● **Exercise description**
Reproduce word for word the part of the navigation map lab report starting with "Two different navigation" and going on through "the priory campus.".

● **Passage shown**
================================

Monday, March 6, 2017

Lab 4: Development of a Field Navigation Map

Introduction

The purpose of this lab was to create two functional navigation maps that will be used in a future exercise.  Navigation requires two sets of tools.  First, tools to perform the actual navigation are needed.  These tools range from the stars to GPS systems, or even a simple map.  Second, a type of location system is needed to value to geographic locations.  Location systems often consist of some variation of a coordinate system and some type of a projection.  In this lab two types of coordinate systems were used: UTM coordinate system and a world Geographic Coordinate System of Decimal Degrees.    

Methods

Two different navigation maps were created during this lab of the same study area using different coordinate systems: UTM and GCS.

Study Area
The study area that was created into the navigation maps was a piece of land called the Priory.  The Priory is an area of land owned and operated by the University of Wisconsin- Eau Claire.  This land is used as a private dormitory and a 120 acre wooded area that is used as a children's nature preserve.  Maps of the Priory in relation to the University of Wisconsin- Eau Claire and the Priory itself are in Figure 1 and Figure 2.

Figure 1. Image highlighting the location of the Priory in reference to the University of Wisconsin-Eau Claire main campus.

Figure 2. Image displaying the appearance of the priory campus.

================================

● **Data under study**
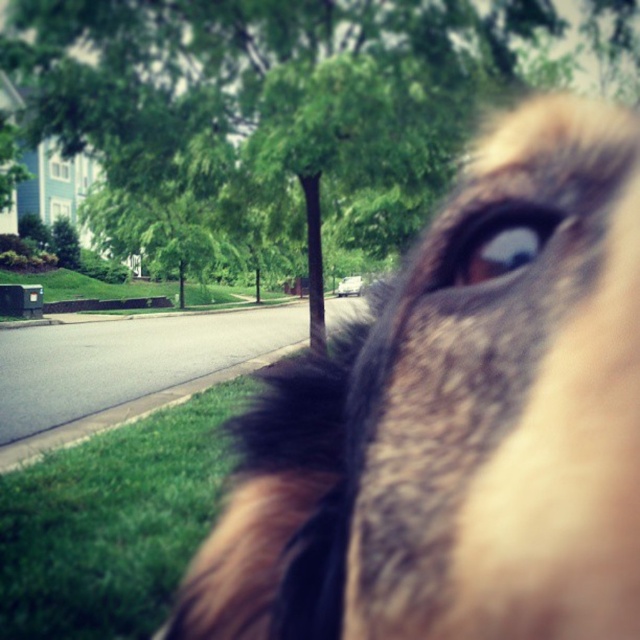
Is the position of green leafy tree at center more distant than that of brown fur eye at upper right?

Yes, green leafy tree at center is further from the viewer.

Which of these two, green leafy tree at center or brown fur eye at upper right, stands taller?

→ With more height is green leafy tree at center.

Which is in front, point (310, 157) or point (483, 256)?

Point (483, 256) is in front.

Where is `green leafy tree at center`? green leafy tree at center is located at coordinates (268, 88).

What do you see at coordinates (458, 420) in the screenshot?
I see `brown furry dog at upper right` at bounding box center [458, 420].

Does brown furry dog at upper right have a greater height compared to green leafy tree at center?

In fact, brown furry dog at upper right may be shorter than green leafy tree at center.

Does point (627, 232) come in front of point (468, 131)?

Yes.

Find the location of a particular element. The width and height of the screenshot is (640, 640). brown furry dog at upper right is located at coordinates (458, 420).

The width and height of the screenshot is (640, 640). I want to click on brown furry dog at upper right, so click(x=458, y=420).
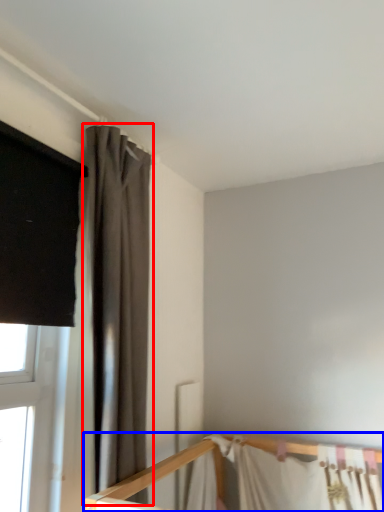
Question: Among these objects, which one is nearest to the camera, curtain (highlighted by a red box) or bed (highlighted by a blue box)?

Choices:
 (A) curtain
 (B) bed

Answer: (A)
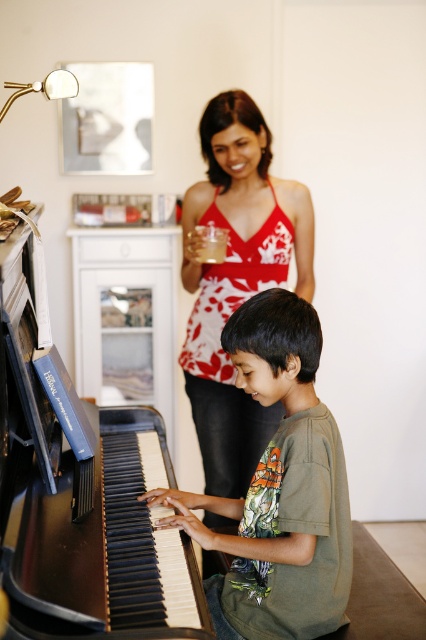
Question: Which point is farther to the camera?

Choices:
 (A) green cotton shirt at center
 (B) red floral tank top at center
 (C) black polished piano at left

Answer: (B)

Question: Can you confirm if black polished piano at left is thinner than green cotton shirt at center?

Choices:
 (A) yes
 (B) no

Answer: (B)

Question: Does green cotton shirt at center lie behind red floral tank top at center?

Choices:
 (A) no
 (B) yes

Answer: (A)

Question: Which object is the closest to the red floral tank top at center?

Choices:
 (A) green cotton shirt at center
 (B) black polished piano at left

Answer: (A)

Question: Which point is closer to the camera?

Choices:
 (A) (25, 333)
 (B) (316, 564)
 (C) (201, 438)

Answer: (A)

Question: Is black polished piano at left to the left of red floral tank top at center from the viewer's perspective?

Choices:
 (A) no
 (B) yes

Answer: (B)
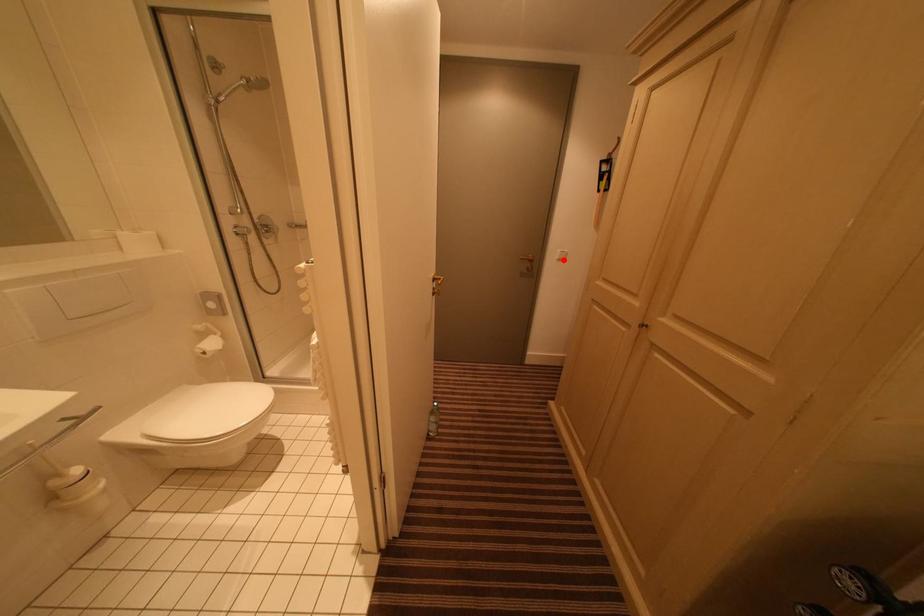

================================

● **Your solution**
Two different navigation maps were created during this lab of the same study area using different coordinate systems: UTM and GCS.

Study Area
The study area that was created into the navigation maps was a piece of land called the Priory.  The Priory is an area of land owned and operated by the University of Wisconsin- Eau Claire.  This land is used as a private dormitory and a 120 acre wooded area that is used as a children's nature preserve.  Maps of the Priory in relation to the University of Wisconsin- Eau Claire and the Priory itself are in Figure 1 and Figure 2.

Figure 1. Image highlighting the location of the Priory in reference to the University of Wisconsin-Eau Claire main campus.

Figure 2. Image displaying the appearance of the priory campus.